● **Collected data entries**
((

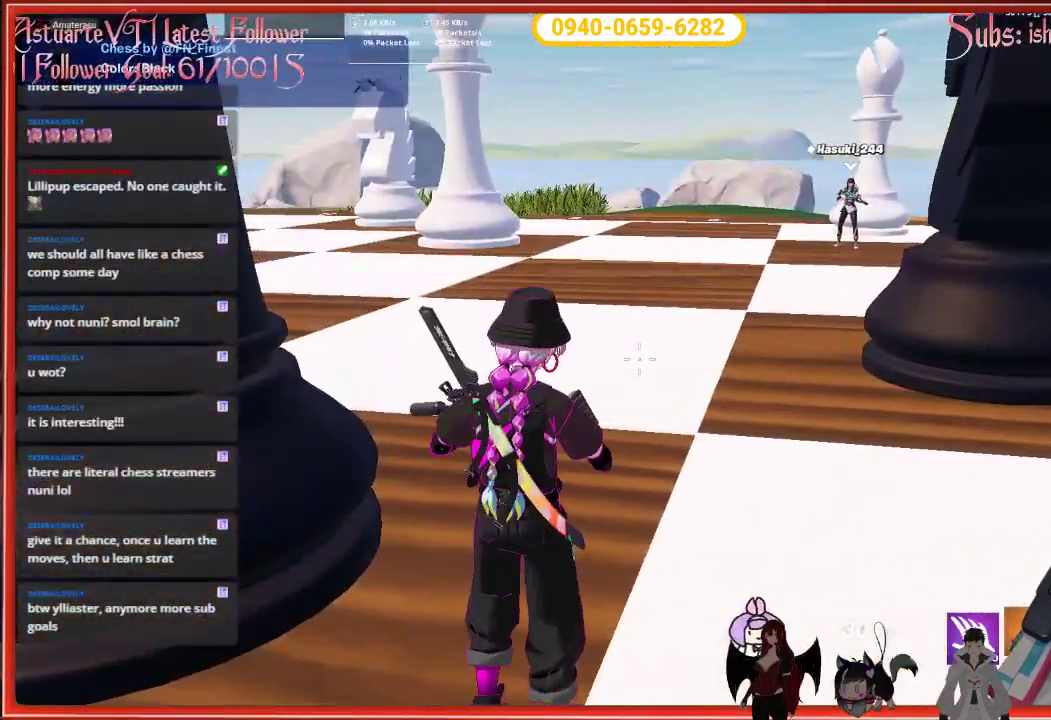
{"buttons": [], "left_stick": "down-right", "right_stick": "left", "events": [[67, "right_stick", "left"]]}
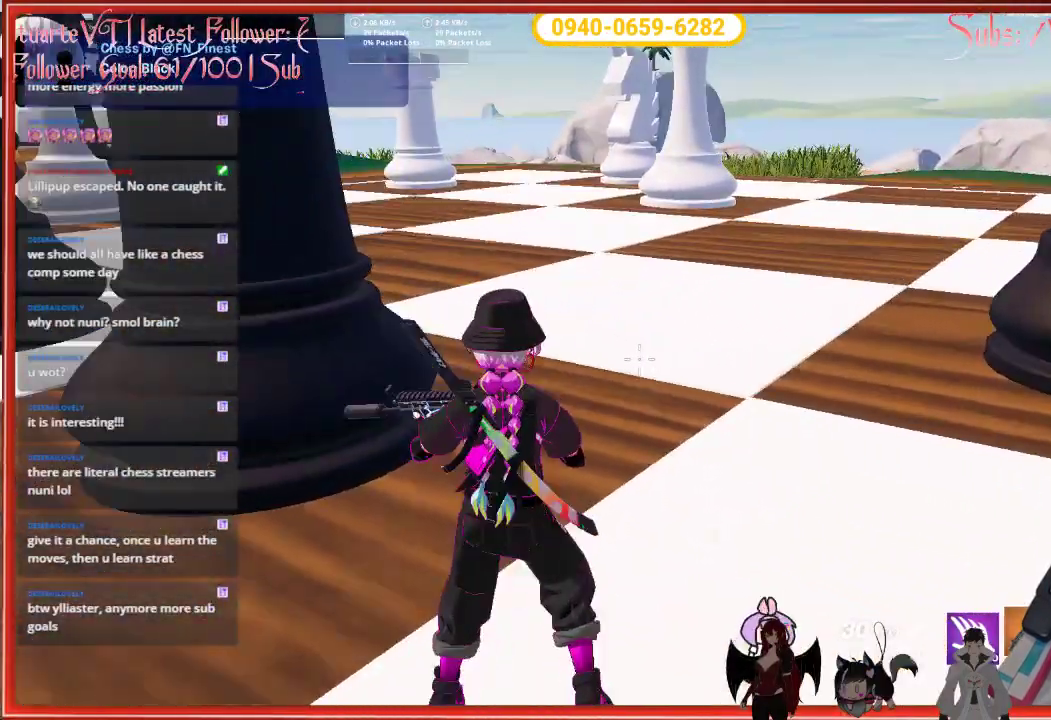
{"buttons": [], "left_stick": "down-left", "right_stick": "up-left", "events": [[150, "left_stick", "down"], [283, "right_stick", "center"], [417, "left_stick", "down-left"], [467, "right_stick", "up-left"]]}
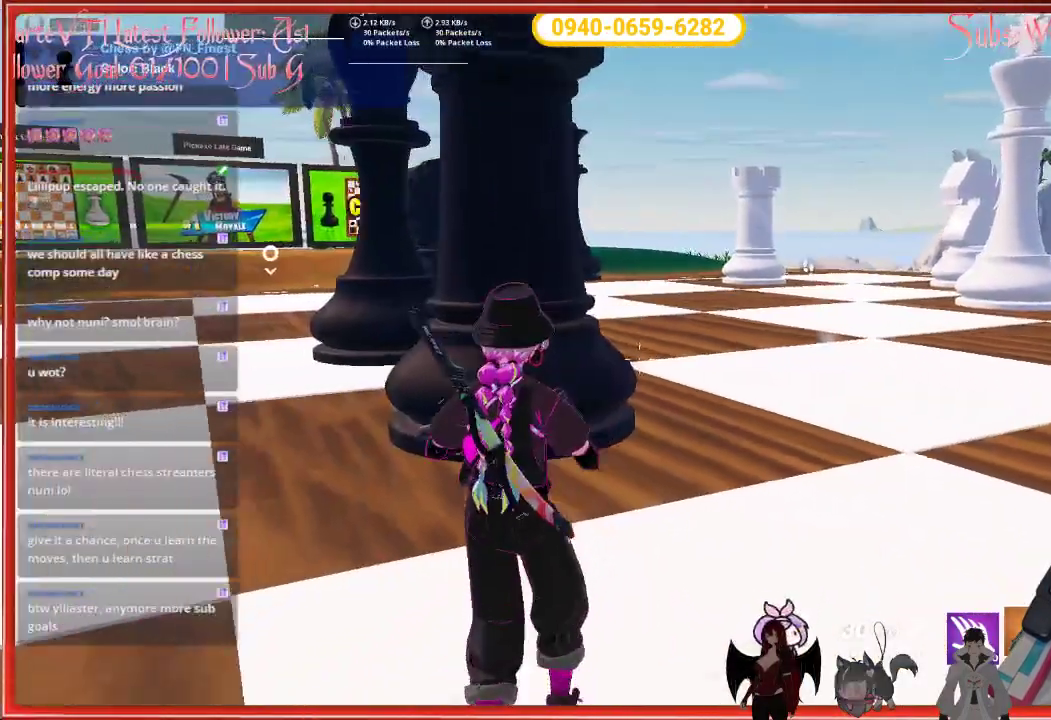
{"buttons": [], "left_stick": "left", "right_stick": "center", "events": [[183, "left_stick", "left"], [200, "right_stick", "center"]]}
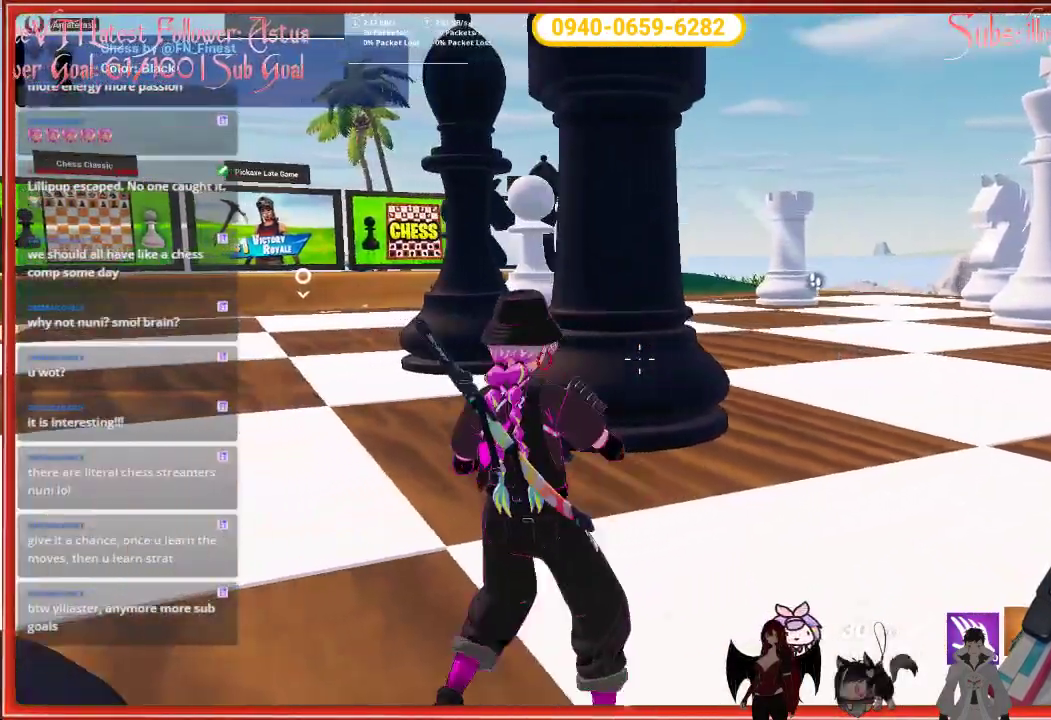
{"buttons": [], "left_stick": "up-left", "right_stick": "center", "events": [[450, "left_stick", "up-left"]]}
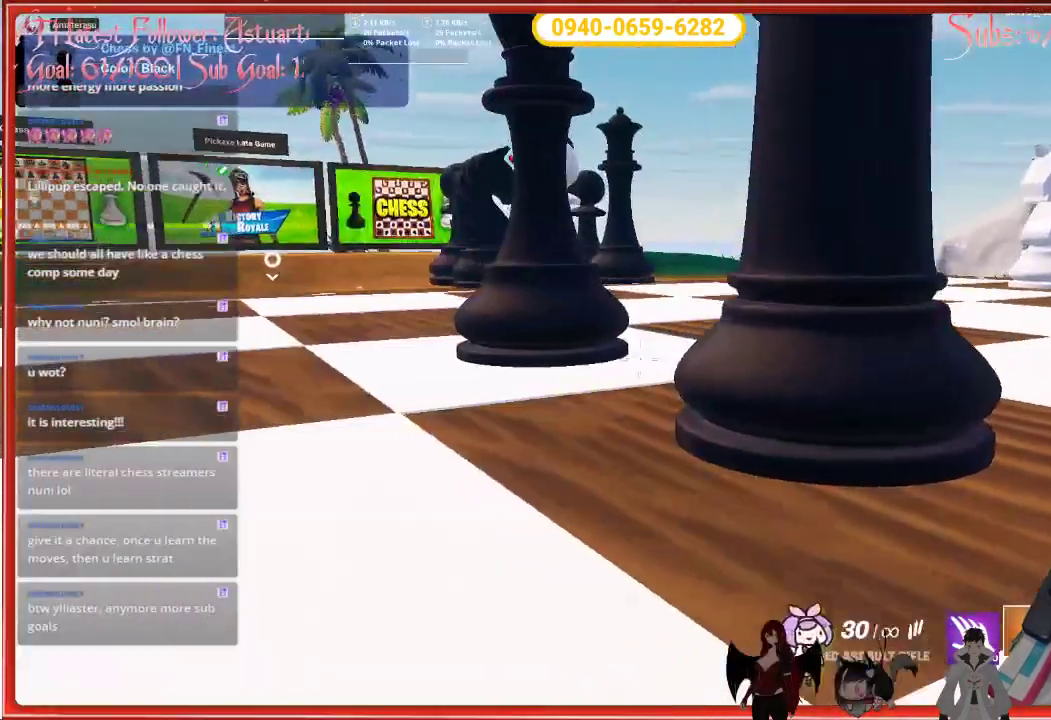
{"buttons": [], "left_stick": "up-left", "right_stick": "center", "events": []}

))

● **WORK TO COMPLETE**
All of the records above must be copied exactly, except for the pictures.

● **YOUR RESPONSE**
{"buttons": [], "left_stick": "down-right", "right_stick": "left", "events": [[67, "right_stick", "left"]]}
{"buttons": [], "left_stick": "down-left", "right_stick": "up-left", "events": [[150, "left_stick", "down"], [283, "right_stick", "center"], [417, "left_stick", "down-left"], [467, "right_stick", "up-left"]]}
{"buttons": [], "left_stick": "left", "right_stick": "center", "events": [[183, "left_stick", "left"], [200, "right_stick", "center"]]}
{"buttons": [], "left_stick": "up-left", "right_stick": "center", "events": [[450, "left_stick", "up-left"]]}
{"buttons": [], "left_stick": "up-left", "right_stick": "center", "events": []}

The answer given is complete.